▸ **WHAT THE TASK ASKS**
Please turn the material below into a numbered list, one item per line, skipping blank lines and leaving out the pictures.

▸ **INFORMATION SHOWN**
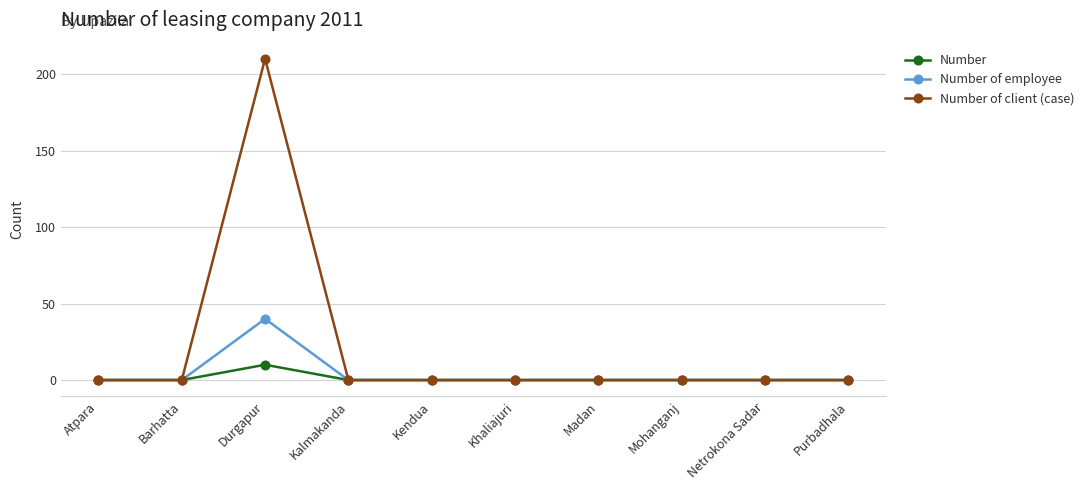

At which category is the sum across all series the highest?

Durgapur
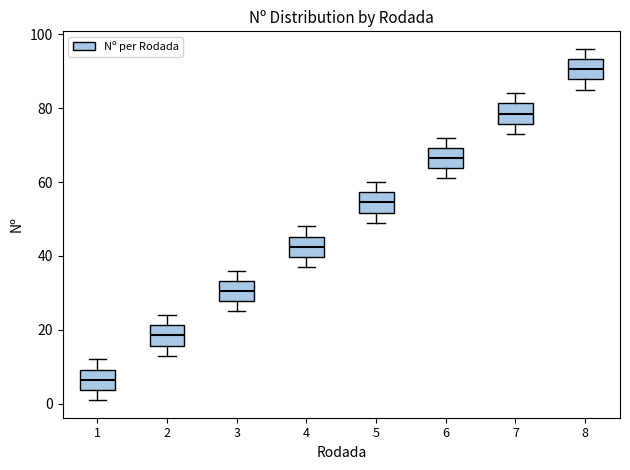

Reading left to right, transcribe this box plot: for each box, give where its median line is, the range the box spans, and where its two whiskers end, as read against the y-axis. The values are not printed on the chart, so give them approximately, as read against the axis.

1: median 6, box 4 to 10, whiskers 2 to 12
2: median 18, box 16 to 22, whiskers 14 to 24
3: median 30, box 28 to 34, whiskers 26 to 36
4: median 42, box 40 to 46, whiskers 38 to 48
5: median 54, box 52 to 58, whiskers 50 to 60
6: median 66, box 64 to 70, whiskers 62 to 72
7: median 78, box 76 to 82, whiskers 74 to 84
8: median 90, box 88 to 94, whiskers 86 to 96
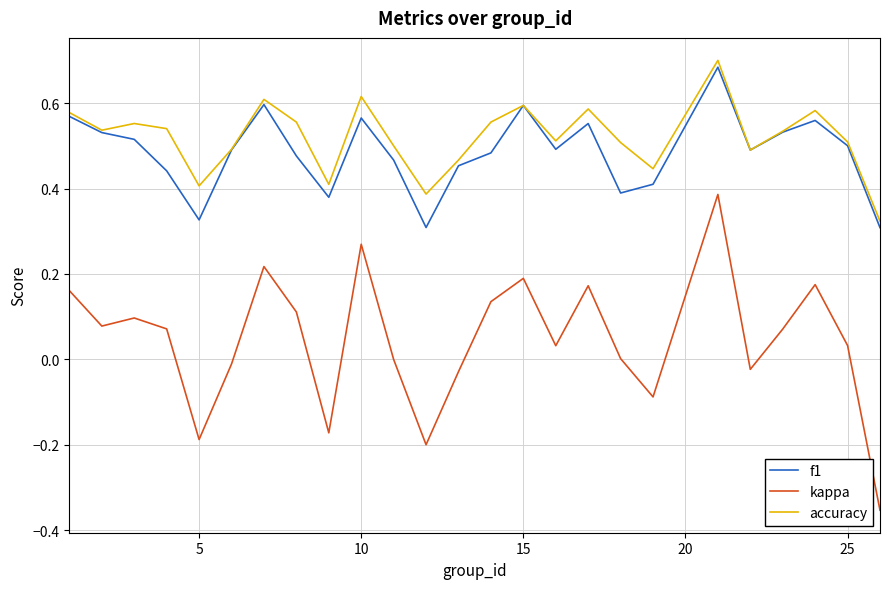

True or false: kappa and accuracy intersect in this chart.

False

▸ **REPLY TO THE EXERCISE**
1. At which category is the sum across all series the highest?
2. Durgapur
3. Reading left to right, transcribe this box plot: for each box, give where its median line is, the range the box spans, and where its two whiskers end, as read against the y-axis. The values are not printed on the chart, so give them approximately, as read against the axis.
4. 1: median 6, box 4 to 10, whiskers 2 to 12
5. 2: median 18, box 16 to 22, whiskers 14 to 24
6. 3: median 30, box 28 to 34, whiskers 26 to 36
7. 4: median 42, box 40 to 46, whiskers 38 to 48
8. 5: median 54, box 52 to 58, whiskers 50 to 60
9. 6: median 66, box 64 to 70, whiskers 62 to 72
10. 7: median 78, box 76 to 82, whiskers 74 to 84
11. 8: median 90, box 88 to 94, whiskers 86 to 96
12. True or false: kappa and accuracy intersect in this chart.
13. False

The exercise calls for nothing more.